By Michelle Garren Flye
It’s not so important, this birthday of mine.
I’ll toast and forget it with a little red wine.
What’s fifty, after all, but a number of sorts?
It’s not like it comes with big lumpy warts.
I’m not really any older than I was yesterday—
I’ll still skip and holler in the midst of the fray.
If you think about it, each day leaves us a bit worn,
And it starts from the very hour we are born.
What’s fifty after all, but the next logical step?
Each year, just a memory, so carefully kept.
We build our remembrances up until the end,
And hope time’s passage brings us another friend.
What’s fifty? I yell to the rest of the world.
I’m nothing without age…let the years unfurl!
It’s not like it’s something we’d want to avoid.
If we try to, our hopes will just be destroyed.
What’s fifty? A point on a timeline, if you would.
Just you wait, this year I’ll make fifty look good.
I have a particular affinity for daffodils. I’ve taken dozens of pictures of them this spring alone. They’re almost done here, but I found this lovely this morning, and it seemed like a special gift to me. So I wrote a poem about her.
In Her Prime
By Michelle Garren Flye
A little wrinkled,
She holds up her bobbing head.
Not done yet, she says.
Author’s Note: Happy shared birthday, RBG. Sometimes wrinkles make you stronger.
Yesterday was one of my kids’ birthdays. I found myself thinking (and talking) all day about the day he was born. I’m going to tell you the story and I beg you to bear with me because there is a point to it.
It was snowy and cold up in Baltimore and I had been feeling bad all day, but I wasn’t supposed to be in labor yet. It was a month too early!
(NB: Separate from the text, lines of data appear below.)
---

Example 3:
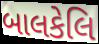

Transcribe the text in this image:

બાલકેલિ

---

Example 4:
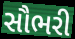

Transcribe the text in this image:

સૌભરી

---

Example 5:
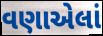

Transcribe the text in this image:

વણાએલાં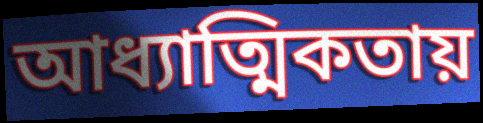
আধ্যাত্মিকতায়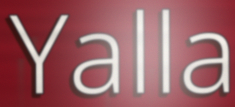
Yalla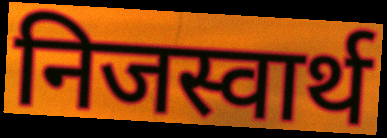
निजस्वार्थ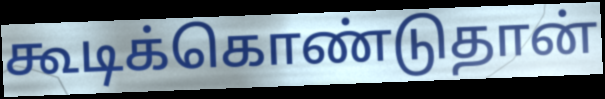
கூடிக்கொண்டுதான்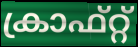
ക്രാഫ്റ്റ്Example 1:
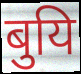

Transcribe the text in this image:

बुयि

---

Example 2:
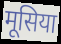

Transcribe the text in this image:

मूसिया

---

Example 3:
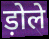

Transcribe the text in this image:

ड़ोले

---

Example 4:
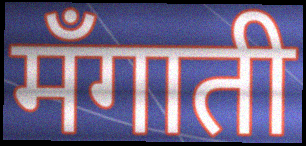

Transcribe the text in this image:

मँगाती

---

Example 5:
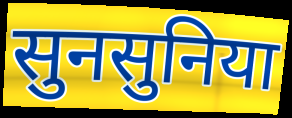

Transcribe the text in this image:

सुनसुनियाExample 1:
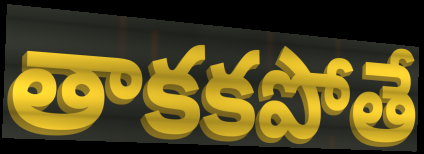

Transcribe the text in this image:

తాకకపోతే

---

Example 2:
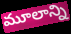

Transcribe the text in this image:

మూలాన్ని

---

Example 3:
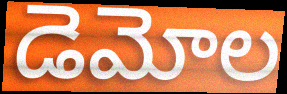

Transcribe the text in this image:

డెమోల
But my husband called the doctor anyway, and he suggested we just stop by the hospital to be checked out. Better safe than sorry. We figured we’d stop by Taco Bell and pick up dinner on the way home, then cuddle up in our cozy apartment with our four-year-old son and watch “The Simpsons”.
Well, I was in labor. Long story short, they decided to stop the labor so while they fed me drugs intravenously, my husband braved the snow and took our son to the Eastern Shore to stay with his Granny. The labor stopped and I was discharged the next morning with instructions to rest. I did, but the pains started again that evening and in the early morning hours, I woke my husband and we went to the hospital again and a few hours later, my blessedly healthy five-pound son was born.
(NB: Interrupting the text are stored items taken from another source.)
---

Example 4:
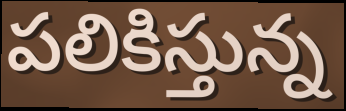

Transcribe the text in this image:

పలికిస్తున్న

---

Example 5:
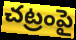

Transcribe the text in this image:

చట్రంపైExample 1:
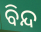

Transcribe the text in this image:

ବିନ୍ଦ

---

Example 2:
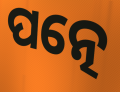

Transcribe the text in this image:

ପତ୍ନେ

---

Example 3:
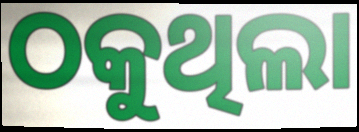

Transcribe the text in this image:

ଠକୁଥିଲା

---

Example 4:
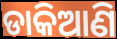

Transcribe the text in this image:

ଡାକିଆଣି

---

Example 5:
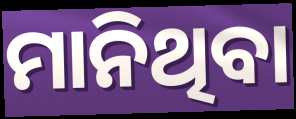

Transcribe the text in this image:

ମାନିଥିବାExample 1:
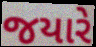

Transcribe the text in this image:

જયારે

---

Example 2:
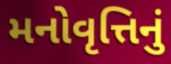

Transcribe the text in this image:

મનોવૃત્તિનું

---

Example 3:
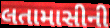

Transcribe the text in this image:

લતામાસીની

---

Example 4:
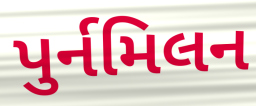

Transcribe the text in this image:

પુર્નમિલન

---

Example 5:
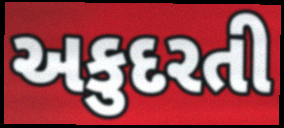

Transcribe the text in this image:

અકુદરતી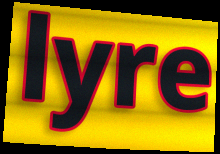
lyre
This is a story like many others. My friends and I used to get together at play dates and swap birth stories. I find myself telling these stories to strangers and acquaintances who probably don’t get why it’s so important to me and are probably hiding yawns as a I tell them.
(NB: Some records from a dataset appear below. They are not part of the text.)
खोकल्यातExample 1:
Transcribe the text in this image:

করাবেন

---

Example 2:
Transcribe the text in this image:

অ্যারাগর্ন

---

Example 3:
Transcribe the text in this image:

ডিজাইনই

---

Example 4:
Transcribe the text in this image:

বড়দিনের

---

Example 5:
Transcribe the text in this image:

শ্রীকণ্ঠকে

So why is this story so interesting to me? Because it’s an origin story. Not just my son’s origin story, but the story of how I became a mom of two (the story of how I became a mom of three is another one for another time!). I love origin stories. The one book of the Bible that I have actually read and studied is Genesis. “In the beginning…” is a magical phrase for me. I think these stories are important to me because they preserve where we came from, and that’s what stories were originally intended to do.
We are made up of our origin stories. How we became who we are. Parents, writers, sons, daughters…whatever you are, you have an origin story or two or three. Probably many all intertwined like leaves and vines. We are who we are because of our stories, so the next time your mother bores you with her story of your birth or your grandfather tells you for the umpteenth time what it was like when he was a kid, listen with an ear pressed to the ground. It’s your origins—your roots—that you’re hearing.